Getting Started with Apache NiFi
Also available as:
PDF

Splitting and Aggregation

  • SplitText: SplitText takes in a single FlowFile whose contents are textual and splits it into 1 or more FlowFiles based on the configured number of lines. For example, the Processor can be configured to split a FlowFile into many FlowFiles, each of which is only 1 line.

  • SplitJson: Allows the user to split a JSON object that is comprised of an array or many child objects into a FlowFile per JSON element.

  • SplitXml: Allows the user to split an XML message into many FlowFiles, each containing a segment of the original. This is generally used when several XML elements have been joined together with a "wrapper" element.
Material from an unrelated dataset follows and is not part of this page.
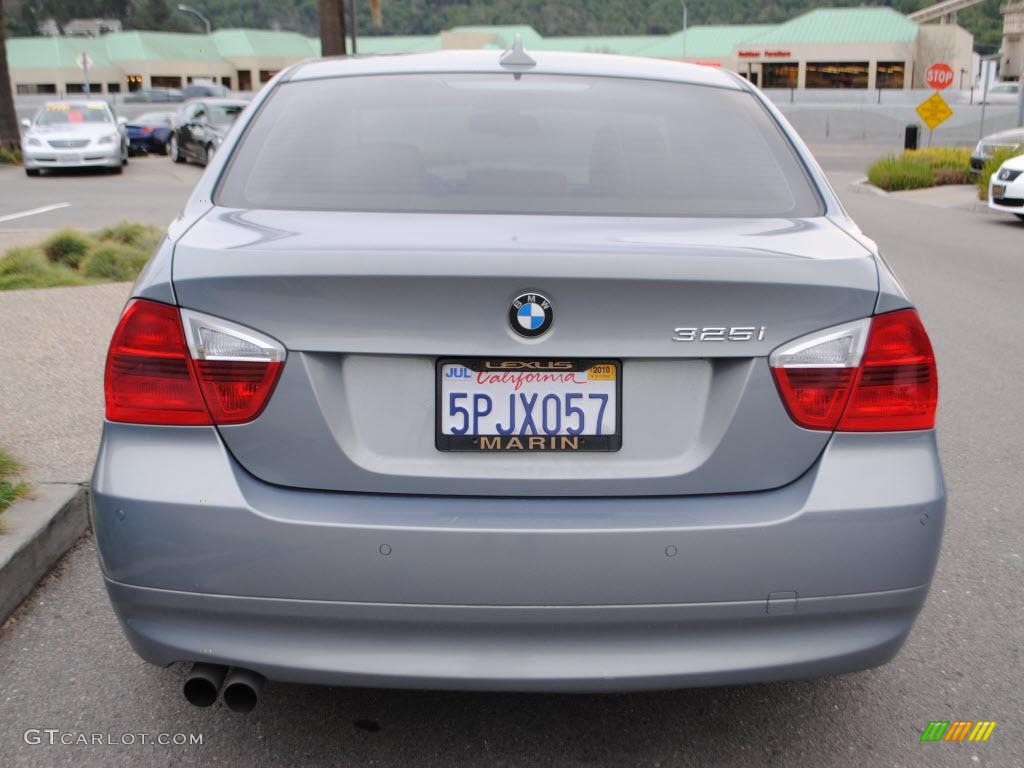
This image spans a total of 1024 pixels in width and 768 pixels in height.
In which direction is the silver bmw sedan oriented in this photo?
away from the camera

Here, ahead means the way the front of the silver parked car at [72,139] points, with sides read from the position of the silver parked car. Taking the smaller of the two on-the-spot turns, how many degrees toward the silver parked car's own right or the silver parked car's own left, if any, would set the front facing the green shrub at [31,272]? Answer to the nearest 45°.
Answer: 0° — it already faces it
This Processor then allows those elements to be split out into individual XML elements.

  • UnpackContent: Unpacks different types of archive formats, such as ZIP and TAR. Each file within the archive is then transferred as a single FlowFile.
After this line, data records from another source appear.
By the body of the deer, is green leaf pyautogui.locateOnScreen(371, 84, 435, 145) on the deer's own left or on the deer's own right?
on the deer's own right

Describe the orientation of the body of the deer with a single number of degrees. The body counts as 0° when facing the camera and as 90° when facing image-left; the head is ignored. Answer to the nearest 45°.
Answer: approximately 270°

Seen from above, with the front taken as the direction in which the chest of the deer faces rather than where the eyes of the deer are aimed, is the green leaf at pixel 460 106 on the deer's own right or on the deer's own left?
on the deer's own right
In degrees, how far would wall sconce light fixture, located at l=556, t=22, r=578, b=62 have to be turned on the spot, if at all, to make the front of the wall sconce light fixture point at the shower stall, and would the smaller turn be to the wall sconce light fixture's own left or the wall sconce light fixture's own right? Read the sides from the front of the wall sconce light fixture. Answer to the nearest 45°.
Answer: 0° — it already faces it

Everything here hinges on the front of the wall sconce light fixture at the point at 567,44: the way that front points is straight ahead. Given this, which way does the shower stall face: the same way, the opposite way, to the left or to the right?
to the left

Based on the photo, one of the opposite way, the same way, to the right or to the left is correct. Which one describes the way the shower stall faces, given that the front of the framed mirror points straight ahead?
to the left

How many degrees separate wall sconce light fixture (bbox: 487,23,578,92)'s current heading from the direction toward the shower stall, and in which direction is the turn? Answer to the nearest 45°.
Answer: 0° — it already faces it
  • MergeContent: This Processor is responsible for merging many FlowFiles into a single FlowFile. The FlowFiles can be merged by concatenating their content together along with optional header, footer, and demarcator, or by specifying an archive format, such as ZIP or TAR. FlowFiles can be binned together based on a common attribute, or can be "defragmented" if they were split apart by some other Splitting process. The minimum and maximum size of each bin is user-specified, based on number of elements or total size of FlowFiles' contents, and an optional Timeout can be assigned as well so that FlowFiles will only wait for their bin to become full for a certain amount of time.

  • SegmentContent: Segments a FlowFile into potentially many smaller FlowFiles based on some configured data size. The splitting is not performed against any sort of demarcator but rather just based on byte offsets. This is used before transmitting FlowFiles in order to provide lower latency by sending many different pieces in parallel. On the other side, these FlowFiles can then be reassembled by the MergeContent processor using the Defragment mode.

  • SplitContent: Splits a single FlowFile into potentially many FlowFiles, similarly to SegmentContent. However, with SplitContent, the splitting is not performed on arbitrary byte boundaries but rather a byte sequence is specified on which to split the content.